Nos inclinamos y sonreímos. No me atreví a preguntar el nombre de la muchacha porque habría sufrido una gran desilusión si no se hubiera llamado Helena o Andrómaca. Volvió a entrar con mi comida: una soberbia tortilla, un queso exquisito y una botella de vino color oro pálido, el familiar retzina, con un gustillo a resina, que se bebe por toda Grecia.

Terminada la cena me dediqué a dar vueltas por la habitación, examinando las fotografías de las paredes: fotos de la ciudadela de Micenas con la Puerta de los Leones, de sus ciclópeas murallas y de las enormes tumbas «tholoi» en forma de colmenas, que tantas veces había estudiado en Inglaterra en voluminosos textos. Me emocionaba la idea de que esas maravillas se encontraban escondidas entre las oscuras colinas, a menos de un par de kilómetros, y de que las recorrería al día siguiente. Sobre una mesa había un ejemplar del libro del profesor Wace sobre Micenas, recién publicado, con una dedicatoria de su puño y letra a mis amables anfitriones. Wace, según me habían dicho en Atenas, se había hospedado allí durante el año anterior mientras vigilaba su última excavación en Micenas.

Cuando hojeaba las páginas de Wace sentí que Agamenón, mi anfitrión, estaba a mi lado con el registro de la posada. Mientras sostenía el libro bajo la luz, me indicó con un dedo moreno una entrada en una de las páginas, fechada en 1942. Era una firma extranjera, difícil de descifrar al principio. Pero de pronto, con sobresalto, pude leer Hermann Goering. Mi anfitrión pasó unas páginas y me señalo otra firma Heinrich Himmler. Tomé el libro de su mano, me senté y leí atentamente todos los nombres registrados durante los primeros años de la guerra. Encontré también el de Goebbels, junto con otras muchas firmas de oficiales y soldados de las Panzerdivisionen, desde generales a soldados rasos.

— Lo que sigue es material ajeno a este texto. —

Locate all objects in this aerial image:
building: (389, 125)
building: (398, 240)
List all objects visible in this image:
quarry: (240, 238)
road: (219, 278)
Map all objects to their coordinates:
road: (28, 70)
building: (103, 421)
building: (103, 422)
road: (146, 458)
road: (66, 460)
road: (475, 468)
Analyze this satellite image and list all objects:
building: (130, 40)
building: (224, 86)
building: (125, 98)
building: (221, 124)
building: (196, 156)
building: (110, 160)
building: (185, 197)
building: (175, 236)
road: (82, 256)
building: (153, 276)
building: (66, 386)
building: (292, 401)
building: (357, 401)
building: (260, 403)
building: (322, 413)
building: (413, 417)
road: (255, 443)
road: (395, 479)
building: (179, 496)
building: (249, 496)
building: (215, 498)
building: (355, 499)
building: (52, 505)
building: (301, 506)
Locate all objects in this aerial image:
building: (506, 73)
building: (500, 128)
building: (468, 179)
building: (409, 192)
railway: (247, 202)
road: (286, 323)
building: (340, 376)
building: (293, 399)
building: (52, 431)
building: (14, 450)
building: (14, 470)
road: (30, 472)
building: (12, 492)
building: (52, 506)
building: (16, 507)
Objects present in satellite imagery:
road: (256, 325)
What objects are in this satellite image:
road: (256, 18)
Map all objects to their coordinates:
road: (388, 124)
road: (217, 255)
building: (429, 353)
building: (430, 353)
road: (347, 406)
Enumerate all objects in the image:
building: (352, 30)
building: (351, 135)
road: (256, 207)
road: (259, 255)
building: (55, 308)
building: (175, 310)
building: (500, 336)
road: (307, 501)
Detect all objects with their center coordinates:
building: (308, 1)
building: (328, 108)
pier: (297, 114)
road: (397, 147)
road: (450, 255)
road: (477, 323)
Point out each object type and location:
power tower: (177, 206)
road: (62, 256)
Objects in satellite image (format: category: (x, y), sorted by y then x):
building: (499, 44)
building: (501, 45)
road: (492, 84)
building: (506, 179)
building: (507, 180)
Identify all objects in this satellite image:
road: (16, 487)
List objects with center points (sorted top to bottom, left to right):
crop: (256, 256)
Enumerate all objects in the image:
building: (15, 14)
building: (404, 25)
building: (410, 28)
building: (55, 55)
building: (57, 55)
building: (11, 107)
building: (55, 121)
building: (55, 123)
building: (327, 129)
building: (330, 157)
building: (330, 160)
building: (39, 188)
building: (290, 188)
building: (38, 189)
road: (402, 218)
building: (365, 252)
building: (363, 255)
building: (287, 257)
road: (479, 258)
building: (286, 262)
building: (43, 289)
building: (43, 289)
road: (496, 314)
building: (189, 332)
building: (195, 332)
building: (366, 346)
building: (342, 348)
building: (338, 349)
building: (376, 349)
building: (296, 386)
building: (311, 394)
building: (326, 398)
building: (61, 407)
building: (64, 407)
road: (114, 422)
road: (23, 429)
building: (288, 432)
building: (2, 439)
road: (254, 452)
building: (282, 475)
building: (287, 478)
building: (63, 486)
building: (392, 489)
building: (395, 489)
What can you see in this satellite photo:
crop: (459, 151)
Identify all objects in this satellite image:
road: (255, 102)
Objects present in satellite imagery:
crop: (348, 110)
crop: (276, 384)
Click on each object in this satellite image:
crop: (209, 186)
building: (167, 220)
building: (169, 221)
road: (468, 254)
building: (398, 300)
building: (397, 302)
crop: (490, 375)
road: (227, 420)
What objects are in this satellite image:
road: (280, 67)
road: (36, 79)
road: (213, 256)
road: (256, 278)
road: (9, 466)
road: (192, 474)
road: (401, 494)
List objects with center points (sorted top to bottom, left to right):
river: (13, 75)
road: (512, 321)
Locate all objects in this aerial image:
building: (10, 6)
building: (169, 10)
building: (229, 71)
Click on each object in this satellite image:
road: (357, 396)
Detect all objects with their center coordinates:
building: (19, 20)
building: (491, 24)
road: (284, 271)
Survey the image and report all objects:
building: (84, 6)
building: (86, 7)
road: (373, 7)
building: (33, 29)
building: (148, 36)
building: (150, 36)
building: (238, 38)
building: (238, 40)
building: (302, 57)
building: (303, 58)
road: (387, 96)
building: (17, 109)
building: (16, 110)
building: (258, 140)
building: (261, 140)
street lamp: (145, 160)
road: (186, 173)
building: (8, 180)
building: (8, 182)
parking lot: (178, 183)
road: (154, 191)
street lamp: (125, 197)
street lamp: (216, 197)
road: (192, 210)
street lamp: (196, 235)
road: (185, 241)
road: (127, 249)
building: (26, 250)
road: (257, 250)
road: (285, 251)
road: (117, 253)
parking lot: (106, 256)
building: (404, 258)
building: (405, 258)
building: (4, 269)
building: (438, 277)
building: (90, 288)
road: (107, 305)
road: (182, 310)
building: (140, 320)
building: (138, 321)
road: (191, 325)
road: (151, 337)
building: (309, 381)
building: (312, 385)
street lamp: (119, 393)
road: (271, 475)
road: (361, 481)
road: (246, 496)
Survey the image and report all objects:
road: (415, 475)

¿Qué había atraído a los jefes nazis y a tantos soldados alemanes a aquel lugar? Habían ido a honrar la memoria de Heinrich Schliemann. Hacía ochenta años que el gran arqueólogo alemán había llegado allí después de sus triunfos en Troya, y excavando debajo de la ciudadela encontró tesoros que demostraban que la «áurea Micenas» de Homero había sido un calificativo apropiado. Schliemann había muerto hacia más de cincuenta años y, sin embargo, su influencia todavía se hacía sentir ¿No había tenido Schliemann la costumbre de dar nombres homéricos a sus obreros y de apadrinar a sus hijos a menudo? Indudablemente el Agamenón que ahora me miraba hojear el registro debió de ser uno de sus ahijados.

Ya acostado estuve un rato despierto, leyendo el libro de Wace a la luz de una vela, escuchando el suave rumor de la brisa nocturna y el intermitente croar de una rana. Cuando apagué la vela estaba demasiado excitado para poder dormir. Una y otra vez mis pensamientos volvían al hijo del párroco de Mecklemburgo que creyó en la verdad literal de Homero; el hombre que convertido en comerciante por su propio esfuerzo, se hizo después arqueólogo y cuyo instinto demostró ser más eficaz que los conocimientos de los eruditos; ese personaje, exasperante, desconcertante y, sin embargo, simpático, con su extraña combinación de astucia e ingenuidad: el doctor Heinrich Schliemann. Y de Schliemann mi imaginación voló a Homero, el poeta que idolatraba y que le inspiró a llevar a cabo aquellos descubrimientos que causaron tal revuelo en los medios académicos.

Pero antes de poder comprender lo que Schliemann significó para los historiadores, es necesario saber algo del mundo académico en el que irrumpió el excéntrico alemán. A ese mundo y a su concepto de Homero, dedico mi primer capítulo.